With past finalists including such heavy hitters as Harvard Business School, MIT Sloan School of Management and the University of Pennsylvania’s Wharton School, and current competitors representing schools like Dartmouth’s Tuck School of Business and the University of Texas’s McCombs School of Business, the competition was anything but easy. Nonetheless, TCU competitors Mitch Howe, Jon Gulbransen and Paige Sabo used their creativity and business prowess to take first place.
Three graduate business school teams made it to the finals of the First Pitch Case Competition, which was held during the MIT Sloan Sports Analytics Conference in the beginning of March.
The teams were asked to develop and analyze solutions for a sports media company whose revenue source—from TV for a single sports franchise—was becoming difficult to maintain. The three final teams, from TCU, Tuck and McCombs, presented their ideas in front of judges in Boston.
“Being more creative and less reliant on simple finding and analyzing numbers won us points with the judges,” commented team member Mitch Howe in a statement. “We were well prepared to answer qualitative questions in the Q&A, instead of struggling to defend quantitative assumptions.”
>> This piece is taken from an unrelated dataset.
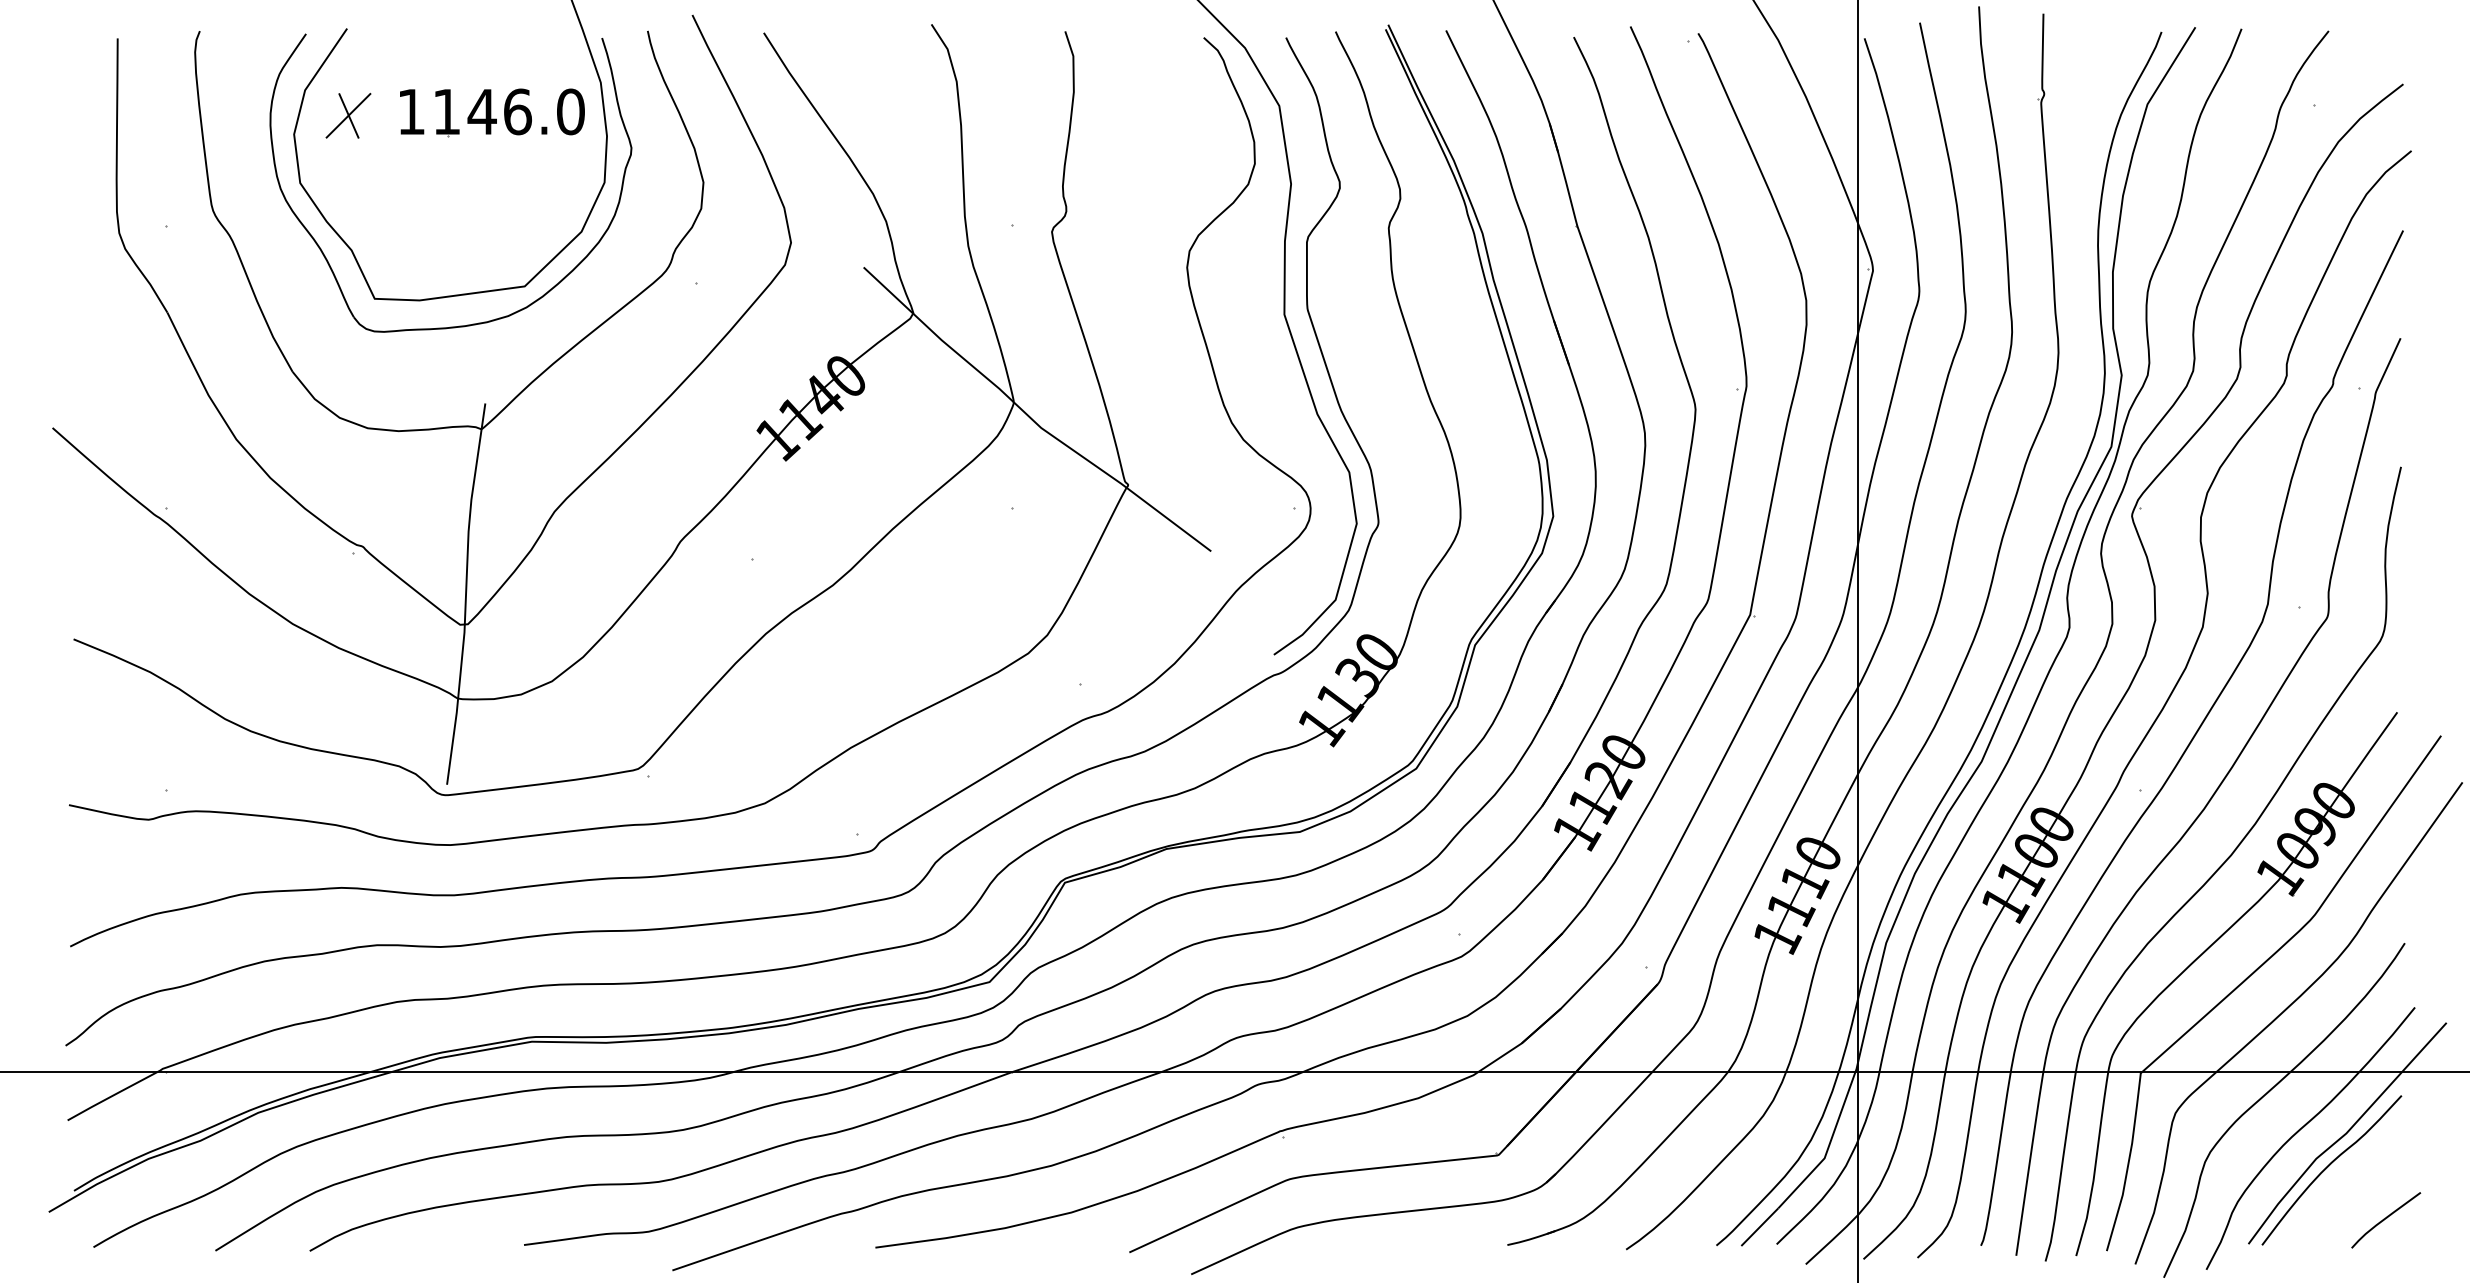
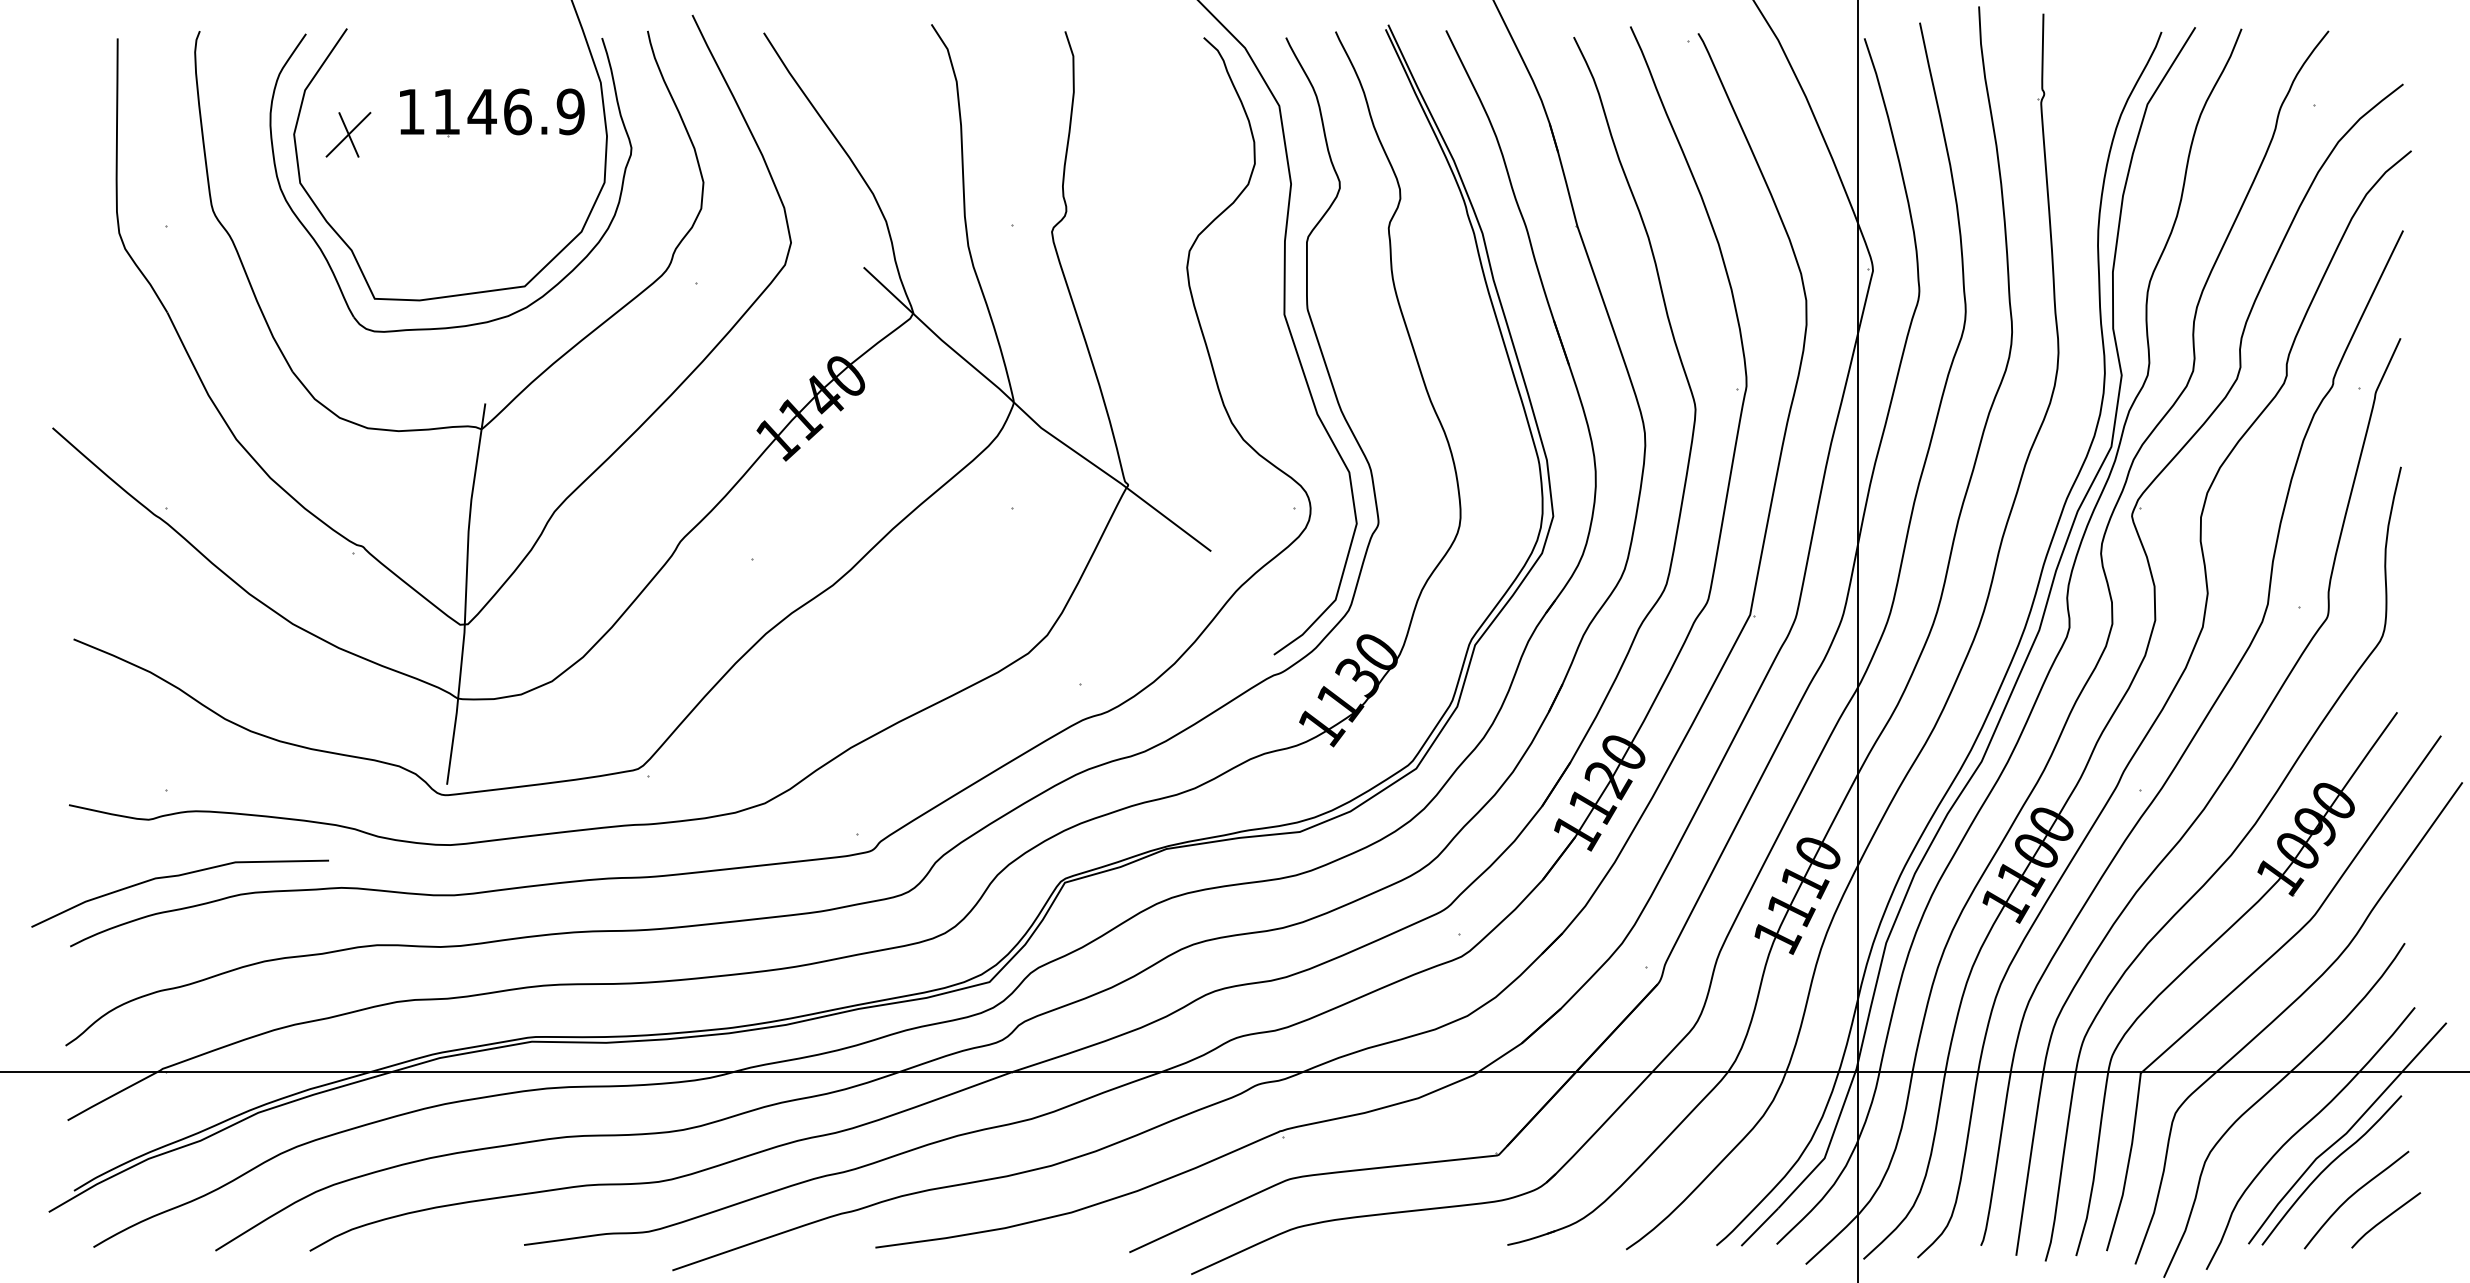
text at (570, 111): 1146.0 -> 1146.9
part at (348, 115) position: (348, 115) -> (348, 134)
curve at (179, 876): none -> present
curve at (2353, 1195): none -> present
The team from TCU focused on the National Hockey League’s Las Vegas Golden Knights franchise, presenting a strategy for a virtual reality game distribution model that would allow fans to be a direct part of every game. The team also suggested partnering with WaitTime, which could enhance the experience for fans while in the arena.
Team member Jon Gulbransen commented that the win validated the high quality of their business education at TCU. “We put together a comprehensive solution that encompassed all the stakeholders using our critical thinking skills,” Gulbransen said in a statement, “and we confidently presented to a room of bright, experienced professionals, just as we do on a regular basis at TCU.”